Acordos com potências estrangeiras, sejam Estados, instituições internacionais ou organizações como o Taleban, devem ser submetidos ao Congresso para votação. A melhor maneira de evitar erros catastróficos de política externa é exigir que os 535 representantes do povo americano coloquem seus empregos em risco, se informem e apoiem, rejeitem ou modifiquem o programa de um presidente. O Congresso tentou desacelerar ou bloquear a redução planejada de Trump das forças americanas. Os membros que apoiaram o acordo com o Taleban deveriam explicar por que achavam que o resultado seria diferente da tragédia que está se desenrolando no Afeganistão agora. A apatia e a irresponsabilidade são os verdadeiros inimigos da boa política externa. Os presidentes contornam a supervisão oferecendo ações políticas unilaterais ou alegando que acordos internacionais não são tratados formais. O Congresso não deveria permitir que um presidente de qualquer um dos partidos se safasse dessa.

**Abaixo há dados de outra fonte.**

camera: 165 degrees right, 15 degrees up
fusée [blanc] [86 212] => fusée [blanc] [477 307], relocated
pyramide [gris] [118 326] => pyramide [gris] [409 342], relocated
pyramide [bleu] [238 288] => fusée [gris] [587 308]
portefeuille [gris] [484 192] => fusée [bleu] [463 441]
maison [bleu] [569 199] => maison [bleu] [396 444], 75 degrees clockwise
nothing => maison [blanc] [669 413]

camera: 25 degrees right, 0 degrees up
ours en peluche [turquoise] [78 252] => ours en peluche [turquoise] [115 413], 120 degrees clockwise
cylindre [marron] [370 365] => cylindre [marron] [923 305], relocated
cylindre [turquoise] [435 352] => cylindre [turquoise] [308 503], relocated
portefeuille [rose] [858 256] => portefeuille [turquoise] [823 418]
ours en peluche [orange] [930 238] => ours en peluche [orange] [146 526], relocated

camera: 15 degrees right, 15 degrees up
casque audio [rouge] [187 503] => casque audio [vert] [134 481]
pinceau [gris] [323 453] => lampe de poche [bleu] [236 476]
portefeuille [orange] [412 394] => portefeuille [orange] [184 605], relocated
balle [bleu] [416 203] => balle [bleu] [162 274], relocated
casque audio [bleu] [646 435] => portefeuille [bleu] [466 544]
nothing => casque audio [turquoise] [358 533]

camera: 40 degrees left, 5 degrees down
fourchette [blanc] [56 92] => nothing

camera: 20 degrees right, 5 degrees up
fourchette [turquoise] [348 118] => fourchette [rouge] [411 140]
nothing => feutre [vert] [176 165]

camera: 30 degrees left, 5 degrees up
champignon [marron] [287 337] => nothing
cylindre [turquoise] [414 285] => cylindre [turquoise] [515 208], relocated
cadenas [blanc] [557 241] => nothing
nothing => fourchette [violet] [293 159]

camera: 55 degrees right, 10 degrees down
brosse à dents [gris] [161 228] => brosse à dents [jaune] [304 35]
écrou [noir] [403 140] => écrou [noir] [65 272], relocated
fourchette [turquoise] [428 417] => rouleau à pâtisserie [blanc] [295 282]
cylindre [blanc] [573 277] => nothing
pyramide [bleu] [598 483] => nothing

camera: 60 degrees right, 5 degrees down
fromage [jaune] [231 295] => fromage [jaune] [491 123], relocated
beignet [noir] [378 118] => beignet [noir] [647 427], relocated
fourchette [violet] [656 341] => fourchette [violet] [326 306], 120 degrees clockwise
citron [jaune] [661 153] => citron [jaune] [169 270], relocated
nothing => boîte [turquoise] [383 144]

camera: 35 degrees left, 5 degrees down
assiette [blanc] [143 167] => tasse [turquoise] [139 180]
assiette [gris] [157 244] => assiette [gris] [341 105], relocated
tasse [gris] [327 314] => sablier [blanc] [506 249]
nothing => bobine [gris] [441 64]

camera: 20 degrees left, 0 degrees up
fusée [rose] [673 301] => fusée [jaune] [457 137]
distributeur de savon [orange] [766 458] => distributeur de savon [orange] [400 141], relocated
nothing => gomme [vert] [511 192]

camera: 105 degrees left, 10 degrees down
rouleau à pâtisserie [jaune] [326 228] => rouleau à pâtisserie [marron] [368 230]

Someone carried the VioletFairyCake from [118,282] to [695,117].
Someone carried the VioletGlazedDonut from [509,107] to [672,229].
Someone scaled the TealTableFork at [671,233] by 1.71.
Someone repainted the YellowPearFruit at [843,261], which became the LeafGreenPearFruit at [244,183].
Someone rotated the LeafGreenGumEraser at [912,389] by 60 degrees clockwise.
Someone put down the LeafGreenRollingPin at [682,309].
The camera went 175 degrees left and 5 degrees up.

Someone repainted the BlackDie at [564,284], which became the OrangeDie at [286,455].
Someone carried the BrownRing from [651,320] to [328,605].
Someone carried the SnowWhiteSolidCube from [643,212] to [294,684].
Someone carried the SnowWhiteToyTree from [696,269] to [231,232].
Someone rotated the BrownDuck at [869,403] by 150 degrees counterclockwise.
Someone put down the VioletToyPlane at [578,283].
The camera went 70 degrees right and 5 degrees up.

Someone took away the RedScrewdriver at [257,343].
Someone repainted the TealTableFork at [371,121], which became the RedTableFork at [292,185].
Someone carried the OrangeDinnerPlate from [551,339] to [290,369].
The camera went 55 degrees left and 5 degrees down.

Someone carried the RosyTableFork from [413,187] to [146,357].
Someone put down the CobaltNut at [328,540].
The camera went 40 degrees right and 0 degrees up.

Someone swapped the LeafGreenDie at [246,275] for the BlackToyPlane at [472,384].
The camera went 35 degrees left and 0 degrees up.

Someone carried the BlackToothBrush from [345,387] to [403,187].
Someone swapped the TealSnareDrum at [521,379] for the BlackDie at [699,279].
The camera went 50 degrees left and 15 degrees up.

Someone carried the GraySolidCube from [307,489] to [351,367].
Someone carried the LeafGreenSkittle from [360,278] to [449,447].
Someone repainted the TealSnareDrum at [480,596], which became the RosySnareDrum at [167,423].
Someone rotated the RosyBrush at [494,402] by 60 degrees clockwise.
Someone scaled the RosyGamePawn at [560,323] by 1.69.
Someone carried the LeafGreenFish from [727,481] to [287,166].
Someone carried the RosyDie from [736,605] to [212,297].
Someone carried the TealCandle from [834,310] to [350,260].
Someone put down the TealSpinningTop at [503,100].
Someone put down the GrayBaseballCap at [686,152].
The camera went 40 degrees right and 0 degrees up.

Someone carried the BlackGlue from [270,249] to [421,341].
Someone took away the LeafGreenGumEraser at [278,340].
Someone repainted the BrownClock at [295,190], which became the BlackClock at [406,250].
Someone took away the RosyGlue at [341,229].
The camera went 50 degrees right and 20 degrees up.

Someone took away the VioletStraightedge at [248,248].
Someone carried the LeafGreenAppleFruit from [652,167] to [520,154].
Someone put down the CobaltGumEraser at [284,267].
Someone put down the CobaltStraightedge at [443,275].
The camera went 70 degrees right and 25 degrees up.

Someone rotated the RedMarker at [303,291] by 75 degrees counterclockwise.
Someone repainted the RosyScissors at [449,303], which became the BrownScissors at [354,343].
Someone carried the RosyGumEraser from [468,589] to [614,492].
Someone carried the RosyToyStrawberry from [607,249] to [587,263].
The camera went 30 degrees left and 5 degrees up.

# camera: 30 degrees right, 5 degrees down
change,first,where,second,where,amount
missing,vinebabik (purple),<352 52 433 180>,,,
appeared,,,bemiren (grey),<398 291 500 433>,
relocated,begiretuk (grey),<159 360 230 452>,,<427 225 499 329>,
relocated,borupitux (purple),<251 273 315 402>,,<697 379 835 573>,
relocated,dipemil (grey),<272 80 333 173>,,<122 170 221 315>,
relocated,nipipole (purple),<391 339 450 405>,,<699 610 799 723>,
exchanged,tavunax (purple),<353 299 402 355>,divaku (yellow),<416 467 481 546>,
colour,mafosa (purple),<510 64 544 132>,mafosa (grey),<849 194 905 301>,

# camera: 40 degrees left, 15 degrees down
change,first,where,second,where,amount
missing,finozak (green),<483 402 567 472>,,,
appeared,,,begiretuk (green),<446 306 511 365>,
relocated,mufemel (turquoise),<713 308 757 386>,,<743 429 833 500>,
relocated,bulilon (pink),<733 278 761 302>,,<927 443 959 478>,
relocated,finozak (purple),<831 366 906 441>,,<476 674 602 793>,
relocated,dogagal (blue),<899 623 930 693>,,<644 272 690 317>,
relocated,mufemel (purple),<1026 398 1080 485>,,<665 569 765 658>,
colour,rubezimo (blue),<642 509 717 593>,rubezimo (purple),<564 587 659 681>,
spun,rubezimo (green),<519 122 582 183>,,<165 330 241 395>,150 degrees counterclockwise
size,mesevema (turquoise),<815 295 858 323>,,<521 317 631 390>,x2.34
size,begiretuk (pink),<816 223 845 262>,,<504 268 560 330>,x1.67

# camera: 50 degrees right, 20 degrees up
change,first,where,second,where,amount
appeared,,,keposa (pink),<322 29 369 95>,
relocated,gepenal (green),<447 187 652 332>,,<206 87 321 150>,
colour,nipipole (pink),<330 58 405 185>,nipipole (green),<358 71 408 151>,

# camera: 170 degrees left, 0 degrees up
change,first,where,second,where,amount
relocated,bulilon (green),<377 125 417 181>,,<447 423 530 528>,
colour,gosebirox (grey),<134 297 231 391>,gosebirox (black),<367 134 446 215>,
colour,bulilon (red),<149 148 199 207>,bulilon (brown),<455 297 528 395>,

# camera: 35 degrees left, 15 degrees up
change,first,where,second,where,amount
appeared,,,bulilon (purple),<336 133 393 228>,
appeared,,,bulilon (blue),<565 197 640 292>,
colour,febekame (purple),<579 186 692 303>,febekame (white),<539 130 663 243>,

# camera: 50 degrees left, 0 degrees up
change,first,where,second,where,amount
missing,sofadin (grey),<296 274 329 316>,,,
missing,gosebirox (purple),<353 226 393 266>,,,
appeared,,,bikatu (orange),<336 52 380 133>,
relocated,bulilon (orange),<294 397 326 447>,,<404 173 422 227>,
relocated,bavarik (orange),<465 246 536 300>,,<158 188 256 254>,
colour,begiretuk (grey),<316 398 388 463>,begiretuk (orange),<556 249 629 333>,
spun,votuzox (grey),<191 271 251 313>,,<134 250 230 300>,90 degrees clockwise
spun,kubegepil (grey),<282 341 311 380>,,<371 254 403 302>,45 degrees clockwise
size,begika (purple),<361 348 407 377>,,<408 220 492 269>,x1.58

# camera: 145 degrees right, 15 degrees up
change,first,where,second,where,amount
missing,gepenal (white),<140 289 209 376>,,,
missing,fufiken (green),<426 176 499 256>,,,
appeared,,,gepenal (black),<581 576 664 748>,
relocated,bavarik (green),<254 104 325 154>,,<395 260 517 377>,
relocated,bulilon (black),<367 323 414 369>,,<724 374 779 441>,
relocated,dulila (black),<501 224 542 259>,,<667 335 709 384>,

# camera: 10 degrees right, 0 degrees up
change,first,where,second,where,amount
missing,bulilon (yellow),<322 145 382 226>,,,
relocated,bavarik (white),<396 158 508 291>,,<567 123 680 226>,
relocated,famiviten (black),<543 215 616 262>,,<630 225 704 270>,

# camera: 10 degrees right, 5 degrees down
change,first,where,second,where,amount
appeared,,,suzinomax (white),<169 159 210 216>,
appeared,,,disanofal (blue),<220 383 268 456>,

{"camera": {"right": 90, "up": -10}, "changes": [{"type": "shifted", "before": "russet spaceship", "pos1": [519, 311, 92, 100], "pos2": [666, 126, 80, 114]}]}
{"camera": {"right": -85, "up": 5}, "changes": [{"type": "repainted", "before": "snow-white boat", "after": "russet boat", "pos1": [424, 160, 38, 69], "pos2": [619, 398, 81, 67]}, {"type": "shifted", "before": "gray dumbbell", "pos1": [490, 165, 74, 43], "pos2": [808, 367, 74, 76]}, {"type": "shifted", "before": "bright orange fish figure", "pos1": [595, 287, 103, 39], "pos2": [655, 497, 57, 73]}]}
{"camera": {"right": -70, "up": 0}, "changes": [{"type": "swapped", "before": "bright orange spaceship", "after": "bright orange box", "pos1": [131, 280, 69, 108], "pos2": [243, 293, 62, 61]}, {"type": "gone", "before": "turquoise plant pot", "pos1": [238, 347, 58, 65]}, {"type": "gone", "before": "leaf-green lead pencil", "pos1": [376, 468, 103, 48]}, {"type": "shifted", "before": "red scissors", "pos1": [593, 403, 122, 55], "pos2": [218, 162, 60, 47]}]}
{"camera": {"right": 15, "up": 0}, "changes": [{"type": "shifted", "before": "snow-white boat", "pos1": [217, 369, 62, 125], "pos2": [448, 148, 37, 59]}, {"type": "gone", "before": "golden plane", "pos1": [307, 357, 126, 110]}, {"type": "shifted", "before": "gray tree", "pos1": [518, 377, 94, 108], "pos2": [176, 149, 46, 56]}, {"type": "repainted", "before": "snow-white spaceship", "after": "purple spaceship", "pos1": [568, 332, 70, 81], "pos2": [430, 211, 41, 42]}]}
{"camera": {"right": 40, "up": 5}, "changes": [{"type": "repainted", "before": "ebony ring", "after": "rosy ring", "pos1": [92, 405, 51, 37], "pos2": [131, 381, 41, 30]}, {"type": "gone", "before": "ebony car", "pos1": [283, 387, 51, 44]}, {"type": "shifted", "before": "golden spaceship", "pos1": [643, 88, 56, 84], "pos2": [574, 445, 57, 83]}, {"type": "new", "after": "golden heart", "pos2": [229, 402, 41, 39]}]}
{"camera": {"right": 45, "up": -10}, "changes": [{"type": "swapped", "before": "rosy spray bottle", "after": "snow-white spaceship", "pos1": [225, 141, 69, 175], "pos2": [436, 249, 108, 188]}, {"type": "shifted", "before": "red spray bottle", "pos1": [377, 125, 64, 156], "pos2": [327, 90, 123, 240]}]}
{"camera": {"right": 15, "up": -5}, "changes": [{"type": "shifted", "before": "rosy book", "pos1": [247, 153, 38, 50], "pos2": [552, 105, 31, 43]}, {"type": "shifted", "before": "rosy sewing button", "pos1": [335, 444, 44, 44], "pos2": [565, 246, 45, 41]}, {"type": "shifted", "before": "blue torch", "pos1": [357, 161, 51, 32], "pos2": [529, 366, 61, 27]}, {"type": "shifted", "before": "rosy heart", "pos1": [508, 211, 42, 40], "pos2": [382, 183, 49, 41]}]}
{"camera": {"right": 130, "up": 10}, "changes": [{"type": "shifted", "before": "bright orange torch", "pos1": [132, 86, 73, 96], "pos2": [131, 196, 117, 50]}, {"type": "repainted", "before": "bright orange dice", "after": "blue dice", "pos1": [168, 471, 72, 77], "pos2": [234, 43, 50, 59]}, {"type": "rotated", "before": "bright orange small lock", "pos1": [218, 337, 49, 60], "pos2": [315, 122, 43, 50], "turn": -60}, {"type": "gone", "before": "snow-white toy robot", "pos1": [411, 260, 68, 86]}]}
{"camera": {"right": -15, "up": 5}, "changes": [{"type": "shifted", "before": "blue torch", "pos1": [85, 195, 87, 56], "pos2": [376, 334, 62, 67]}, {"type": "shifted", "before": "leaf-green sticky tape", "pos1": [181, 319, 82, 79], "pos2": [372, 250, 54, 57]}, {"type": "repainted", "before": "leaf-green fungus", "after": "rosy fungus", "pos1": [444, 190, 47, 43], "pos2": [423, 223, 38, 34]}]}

Tratar os acordos estrangeiros como votos isolados aumentaria ainda mais o perfil e as apostas. Apoiar o acordo de Trump com o Talibã teria sido – e deveria ter sido – uma votação difícil. Existem argumentos razoáveis do lado de continuar a guerra e do lado de concluí-la. A América estaria mais segura hoje se o Congresso exercesse suas prerrogativas com mais força – tanto quando Trump concordou com o acordo com o Taleban, quanto quando Biden o continuou.
Estas não são questões partidárias. Eles chegam ao cerne da separação constitucional de poderes, uma divisão que torna os Estados Unidos fortes e resilientes. Restringir o decreto presidencial pode significar que algumas oportunidades de política externa serão perdidas, que alguns acordos permanecerão fora de alcance. Mas também isola o presidente e o público americano contra maus negócios, permitindo maior escrutínio e supervisão do público. Como mostra a derrocada no Afeganistão, uma avaliação mais detalhada do acordo de Trump com o Taleban e dos planos de retirada de Biden teria sido preferível à tragédia que agora se desenrola.
Kori Schake trabalhou para o Conselho de Segurança Nacional e como vice-diretor de planejamento de políticas do Departamento de Estado durante o governo de George W. Bush. Ela é diretora de estudos de política externa e de defesa do American Enterprise Institute.